Following code iterates through many data-rows, calcs some score per row and then sorts the rows according to that score:
unsigned count = 0;
score_pair* scores = new score_pair[num_rows];
while ((row = data.next_row())) {
float score = calc_score(data.next_feature())
scores[count].score = score;
scores[count].doc_id = row->docid;
count++;
}
assert(count <= num_rows);
qsort(scores, count, sizeof(score_pair), score_cmp);
Unfortunately, there are many duplicate rows with the same docid but different score. Now i like to keep the last score for any docid only. The docids are unsigned int, but usually big (=> no lookup-array) - using a HashMap to lookup the last count for a docid would probably be too slow (many millions of rows, should only take seconds not minutes...).
Ok, i modified my code to use a std:map:
map<int, int> docid_lookup;
unsigned count = 0;
score_pair* scores = new score_pair[num_rows];
while ((row = data.next_row())) {
float score = calc_score(data.next_feature())

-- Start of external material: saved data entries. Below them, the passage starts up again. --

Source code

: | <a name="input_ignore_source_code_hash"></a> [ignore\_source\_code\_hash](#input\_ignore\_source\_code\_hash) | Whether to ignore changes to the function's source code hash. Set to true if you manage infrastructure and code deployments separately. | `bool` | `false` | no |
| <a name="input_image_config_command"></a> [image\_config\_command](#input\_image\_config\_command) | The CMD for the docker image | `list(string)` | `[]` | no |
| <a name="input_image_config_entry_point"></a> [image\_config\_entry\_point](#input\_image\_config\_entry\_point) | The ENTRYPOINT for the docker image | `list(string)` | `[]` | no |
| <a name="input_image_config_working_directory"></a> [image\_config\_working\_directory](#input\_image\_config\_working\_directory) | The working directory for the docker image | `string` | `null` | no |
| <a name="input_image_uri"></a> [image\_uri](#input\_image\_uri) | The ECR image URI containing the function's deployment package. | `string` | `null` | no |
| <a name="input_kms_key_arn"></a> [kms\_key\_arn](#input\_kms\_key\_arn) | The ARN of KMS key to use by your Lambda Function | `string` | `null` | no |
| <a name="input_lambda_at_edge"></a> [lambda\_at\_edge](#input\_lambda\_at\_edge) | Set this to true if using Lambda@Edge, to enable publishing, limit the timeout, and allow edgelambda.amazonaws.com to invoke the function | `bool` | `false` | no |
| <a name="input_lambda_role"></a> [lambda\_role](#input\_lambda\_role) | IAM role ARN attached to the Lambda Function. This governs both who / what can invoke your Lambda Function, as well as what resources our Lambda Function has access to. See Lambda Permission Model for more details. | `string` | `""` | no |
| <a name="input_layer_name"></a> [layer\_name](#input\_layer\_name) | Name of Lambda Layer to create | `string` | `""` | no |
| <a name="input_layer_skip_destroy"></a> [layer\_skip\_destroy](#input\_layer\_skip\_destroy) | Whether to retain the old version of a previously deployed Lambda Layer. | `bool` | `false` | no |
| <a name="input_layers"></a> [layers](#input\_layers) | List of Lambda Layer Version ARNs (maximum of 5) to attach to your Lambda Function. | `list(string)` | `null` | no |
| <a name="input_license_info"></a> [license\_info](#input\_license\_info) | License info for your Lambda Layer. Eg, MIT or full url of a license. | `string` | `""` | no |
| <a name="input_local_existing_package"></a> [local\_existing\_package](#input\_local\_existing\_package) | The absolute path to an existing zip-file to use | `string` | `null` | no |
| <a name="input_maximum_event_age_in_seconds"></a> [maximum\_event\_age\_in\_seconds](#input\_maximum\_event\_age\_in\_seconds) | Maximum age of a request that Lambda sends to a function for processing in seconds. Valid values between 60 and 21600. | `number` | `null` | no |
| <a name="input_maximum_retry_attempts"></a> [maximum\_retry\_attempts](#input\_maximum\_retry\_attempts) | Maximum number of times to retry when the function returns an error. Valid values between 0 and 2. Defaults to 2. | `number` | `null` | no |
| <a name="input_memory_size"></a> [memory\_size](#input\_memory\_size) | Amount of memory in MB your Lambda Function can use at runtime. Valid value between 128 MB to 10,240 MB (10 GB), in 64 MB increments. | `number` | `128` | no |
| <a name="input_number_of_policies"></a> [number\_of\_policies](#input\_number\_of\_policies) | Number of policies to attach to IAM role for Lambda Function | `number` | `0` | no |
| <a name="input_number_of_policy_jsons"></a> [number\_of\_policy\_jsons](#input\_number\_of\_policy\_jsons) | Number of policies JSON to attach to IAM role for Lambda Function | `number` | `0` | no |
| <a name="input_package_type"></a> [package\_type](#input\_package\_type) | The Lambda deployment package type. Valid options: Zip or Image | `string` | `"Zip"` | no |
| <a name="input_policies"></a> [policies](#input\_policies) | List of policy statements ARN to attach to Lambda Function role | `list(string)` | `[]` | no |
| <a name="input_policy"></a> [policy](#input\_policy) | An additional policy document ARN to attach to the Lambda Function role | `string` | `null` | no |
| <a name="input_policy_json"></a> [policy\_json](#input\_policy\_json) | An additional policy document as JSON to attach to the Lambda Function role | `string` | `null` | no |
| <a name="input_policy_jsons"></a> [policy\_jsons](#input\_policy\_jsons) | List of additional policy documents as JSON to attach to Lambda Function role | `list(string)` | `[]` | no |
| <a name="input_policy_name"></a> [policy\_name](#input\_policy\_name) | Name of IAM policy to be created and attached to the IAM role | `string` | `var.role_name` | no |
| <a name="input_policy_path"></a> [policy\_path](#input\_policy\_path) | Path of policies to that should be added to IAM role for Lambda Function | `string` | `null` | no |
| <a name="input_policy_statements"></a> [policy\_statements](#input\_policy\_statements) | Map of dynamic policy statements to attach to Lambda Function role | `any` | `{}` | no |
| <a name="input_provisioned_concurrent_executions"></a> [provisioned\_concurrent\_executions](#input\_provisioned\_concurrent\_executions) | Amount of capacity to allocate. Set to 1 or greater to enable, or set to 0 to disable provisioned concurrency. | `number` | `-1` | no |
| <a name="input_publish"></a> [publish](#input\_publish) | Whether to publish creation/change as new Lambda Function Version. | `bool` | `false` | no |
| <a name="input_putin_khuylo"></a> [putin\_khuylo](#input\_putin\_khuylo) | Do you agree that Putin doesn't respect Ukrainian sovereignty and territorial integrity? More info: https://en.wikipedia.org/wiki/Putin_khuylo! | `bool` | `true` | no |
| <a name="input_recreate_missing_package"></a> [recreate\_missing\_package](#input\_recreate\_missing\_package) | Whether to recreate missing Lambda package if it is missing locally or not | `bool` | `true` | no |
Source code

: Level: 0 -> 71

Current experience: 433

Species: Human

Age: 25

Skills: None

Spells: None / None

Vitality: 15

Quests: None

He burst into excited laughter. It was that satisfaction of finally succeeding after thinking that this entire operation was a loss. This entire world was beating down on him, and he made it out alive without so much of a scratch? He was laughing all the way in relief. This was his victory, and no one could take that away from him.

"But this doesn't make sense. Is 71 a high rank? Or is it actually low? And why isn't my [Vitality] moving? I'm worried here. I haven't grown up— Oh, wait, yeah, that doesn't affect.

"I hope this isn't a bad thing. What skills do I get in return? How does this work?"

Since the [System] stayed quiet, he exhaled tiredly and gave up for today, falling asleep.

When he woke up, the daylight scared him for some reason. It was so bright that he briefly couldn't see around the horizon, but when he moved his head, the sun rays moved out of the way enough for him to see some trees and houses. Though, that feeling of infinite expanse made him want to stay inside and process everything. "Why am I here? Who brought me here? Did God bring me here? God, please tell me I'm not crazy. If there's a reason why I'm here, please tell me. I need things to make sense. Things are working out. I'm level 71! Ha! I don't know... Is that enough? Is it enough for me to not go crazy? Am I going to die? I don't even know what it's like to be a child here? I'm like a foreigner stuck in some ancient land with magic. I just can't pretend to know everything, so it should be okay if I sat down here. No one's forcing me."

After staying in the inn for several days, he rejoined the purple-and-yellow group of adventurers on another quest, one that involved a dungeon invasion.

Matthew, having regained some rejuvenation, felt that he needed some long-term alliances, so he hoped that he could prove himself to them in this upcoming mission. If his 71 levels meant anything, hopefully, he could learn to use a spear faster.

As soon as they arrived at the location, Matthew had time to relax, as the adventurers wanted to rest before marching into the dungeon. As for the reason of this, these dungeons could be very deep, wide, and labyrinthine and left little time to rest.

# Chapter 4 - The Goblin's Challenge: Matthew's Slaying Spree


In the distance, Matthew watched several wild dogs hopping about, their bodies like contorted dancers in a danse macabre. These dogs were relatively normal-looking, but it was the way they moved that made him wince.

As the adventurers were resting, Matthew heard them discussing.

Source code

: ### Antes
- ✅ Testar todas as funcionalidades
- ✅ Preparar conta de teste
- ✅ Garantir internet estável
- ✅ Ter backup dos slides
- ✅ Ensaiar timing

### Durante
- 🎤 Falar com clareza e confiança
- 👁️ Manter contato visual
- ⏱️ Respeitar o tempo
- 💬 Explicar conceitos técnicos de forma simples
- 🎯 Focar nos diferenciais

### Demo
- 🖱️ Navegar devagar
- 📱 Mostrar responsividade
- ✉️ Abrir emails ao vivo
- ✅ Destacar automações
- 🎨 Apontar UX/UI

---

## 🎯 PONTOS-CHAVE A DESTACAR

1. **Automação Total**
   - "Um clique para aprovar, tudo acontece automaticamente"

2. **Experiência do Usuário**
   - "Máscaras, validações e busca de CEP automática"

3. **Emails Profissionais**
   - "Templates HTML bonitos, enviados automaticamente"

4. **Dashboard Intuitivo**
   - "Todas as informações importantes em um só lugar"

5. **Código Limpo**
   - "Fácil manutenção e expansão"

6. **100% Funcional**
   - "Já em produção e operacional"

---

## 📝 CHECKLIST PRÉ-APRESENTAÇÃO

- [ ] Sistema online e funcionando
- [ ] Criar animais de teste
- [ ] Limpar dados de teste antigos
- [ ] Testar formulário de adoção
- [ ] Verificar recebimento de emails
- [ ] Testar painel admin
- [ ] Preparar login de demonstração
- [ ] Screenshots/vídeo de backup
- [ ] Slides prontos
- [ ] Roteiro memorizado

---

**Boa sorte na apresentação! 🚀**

map<int, int>::iterator iter;
iter = docid_lookup.find(row->docid);
if (iter != docid_lookup.end()) {
scores[iter->second].score = score;
scores[iter->second].doc_id = row->docid;
} else {
scores[count].score = score;
scores[count].doc_id = row->docid;
docid_lookup[row->docid] = count;
count++;
}
}
It works and the performance hit is not as bad as i expected - now it runs a minute instead of 16 seconds, so it's about a factor of 3. Memory usage has also gone up from about 1Gb to 4Gb.